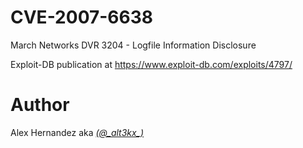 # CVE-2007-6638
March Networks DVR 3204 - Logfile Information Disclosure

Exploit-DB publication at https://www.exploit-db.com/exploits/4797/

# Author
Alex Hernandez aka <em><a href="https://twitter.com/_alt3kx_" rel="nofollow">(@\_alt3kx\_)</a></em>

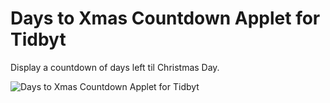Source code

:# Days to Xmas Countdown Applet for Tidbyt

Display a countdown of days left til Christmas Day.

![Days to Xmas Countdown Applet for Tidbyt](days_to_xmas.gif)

□ □ □ □ □ □ □

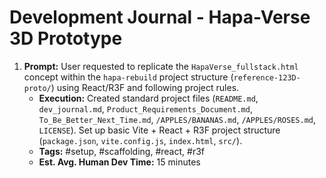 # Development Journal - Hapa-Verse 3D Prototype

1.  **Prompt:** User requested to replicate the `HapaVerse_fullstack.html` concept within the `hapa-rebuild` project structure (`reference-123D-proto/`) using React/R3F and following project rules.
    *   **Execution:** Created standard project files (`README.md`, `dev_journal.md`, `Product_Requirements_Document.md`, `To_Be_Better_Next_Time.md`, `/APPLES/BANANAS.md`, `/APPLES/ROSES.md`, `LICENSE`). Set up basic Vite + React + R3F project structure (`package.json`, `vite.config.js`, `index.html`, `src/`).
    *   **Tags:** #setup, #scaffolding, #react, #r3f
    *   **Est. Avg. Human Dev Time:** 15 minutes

□ □ □ □ □ □ □

• Required action: Only the lines of the data holding the string "Xmas" are wanted; copy each of them.

• Written solution:
:# Days to Xmas Countdown Applet for Tidbyt
![Days to Xmas Countdown Applet for Tidbyt](days_to_xmas.gif)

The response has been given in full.